Snapshotting and Rebuildability

The VM deployment enables periodic snapshots, offline backups of configuration and documentation, and cold restores that require re-authentication. Snapshots are treated as recovery tools, not operational crutches. Restoring a snapshot does not restore authority or active sessions — credentials must be re-established, and delegation must be re-granted. This ensures that recovery is a conscious act, not an invisible rewind that might reintroduce a compromised state.

Threat Model Implications

This deployment model directly mitigates several classes of risk: silent remote compromise (because there are no exposed endpoints), unbounded lateral movement (because the VM isolates the assistant from the host), undetected persistence (because operation depends on physical infrastructure), and orphaned identities (because the assistant’s lifecycle is tied to the operator’s ongoing intent).

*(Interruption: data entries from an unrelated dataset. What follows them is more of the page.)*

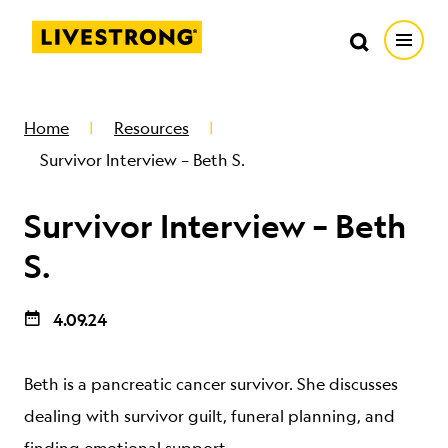
Search in https://livestrong.org/
Livestrong
Search
Search
Open
SKIP TO MAIN CONTENT
HOW WE HELP
Home
Resources
Survivor Interview – Beth S.
RESOURCE CENTER
Survivor Interview – Beth
GET INVOLVED
S.
4.09.24
DONATE
Beth is a pancreatic cancer survivor. She discusses
MERCH
dealing with survivor guilt, funeral planning, and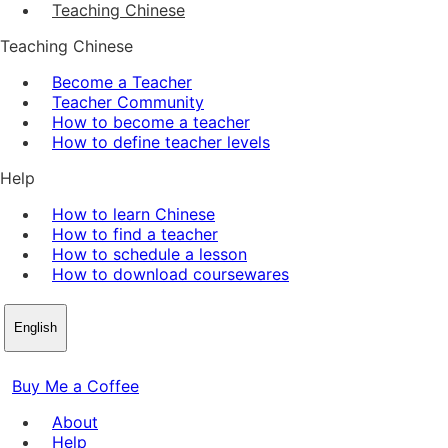
Teaching Chinese
Teaching Chinese
Become a Teacher
Teacher Community
How to become a teacher
How to define teacher levels
Help
How to learn Chinese
How to find a teacher
How to schedule a lesson
How to download coursewares
English
Buy Me a Coffee
About
Help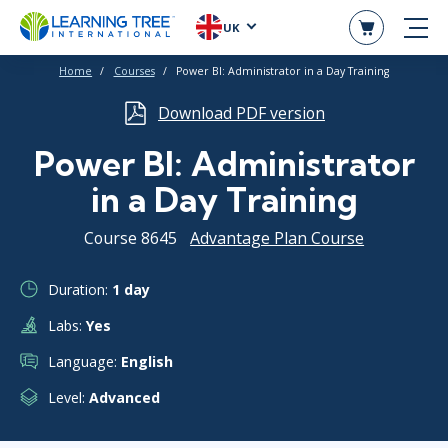
UK
Home
Courses
Power BI: Administrator in a Day Training
Download PDF version
Power BI: Administrator
in a Day Training
Course 8645
Advantage Plan Course
Duration:
1 day
Labs:
Yes
Language:
English
Level:
Advanced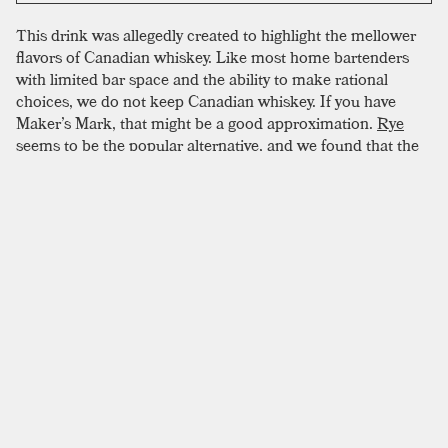
This drink was allegedly created to highlight the mellower
flavors of Canadian whiskey. Like most home bartenders
with limited bar space and the ability to make rational
choices, we do not keep Canadian whiskey. If you have
Maker’s Mark, that might be a good approximation.
Rye
seems to be the popular alternative, and we found that the
spicier notes sparkled when combined with fernet. If you
have Canadian whiskey, then go ahead and try it. You can let
us know how it goes.
SIMILAR TO:
TORONTO
Old Fashioned
Bourbon
,
Rye
,
Angostura
Vieux Carré
Rye
,
Cognac
,
Sweet Vermouth
Improved Whiskey Cocktail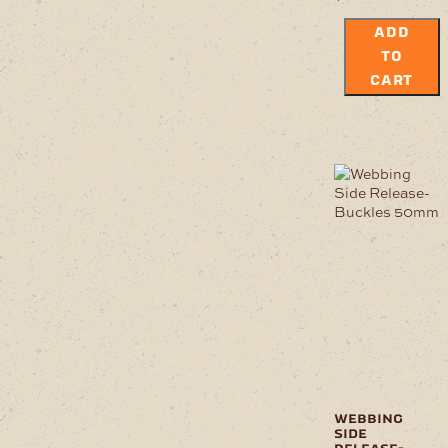
ADD
TO
CART
webbing
side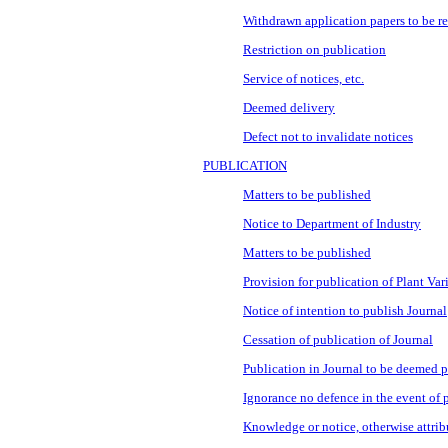
Withdrawn application papers to be r
Restriction on publication
Service of notices, etc.
Deemed delivery
Defect not to invalidate notices
PUBLICATION
Matters to be published
Notice to Department of Industry
Matters to be published
Provision for publication of Plant Var
Notice of intention to publish Journal
Cessation of publication of Journal
Publication in Journal to be deemed 
Ignorance no defence in the event of 
Knowledge or notice, otherwise attrib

It does not attempt to defend against physical access by a determined adversary. That risk is accepted and documented. For a personal deployment in a private residence, the physical access threat model is bounded by the same assumptions that govern the rest of the operator’s infrastructure.

Non-Goals

Continuous uptime, multi-operator access, geographic redundancy, and automated disaster recovery are all explicitly out of scope. These are standard requirements in enterprise and multi-tenant systems, but they introduce complexity, indirection, and implicit authority that conflict with the goals of this architecture. A personal assistant needs to work reliably for one person, not survive arbitrary failure scenarios for many.

Summary

By anchoring the assistant to a single, inspectable virtual machine on physical hardware, the system gains clear execution boundaries, predictable failure modes, natural lifecycle termination, and a reduced attack surface. The deployment model enforces a principle that runs through the rest of this paper: capability must always be grounded in context, and context includes the physical and economic realities that sustain the system.

This document translates philosophical constraints into physical and infrastructural boundaries. Subsequent sections build on this foundation to define how the assistant interacts with networks, identities, and external systems.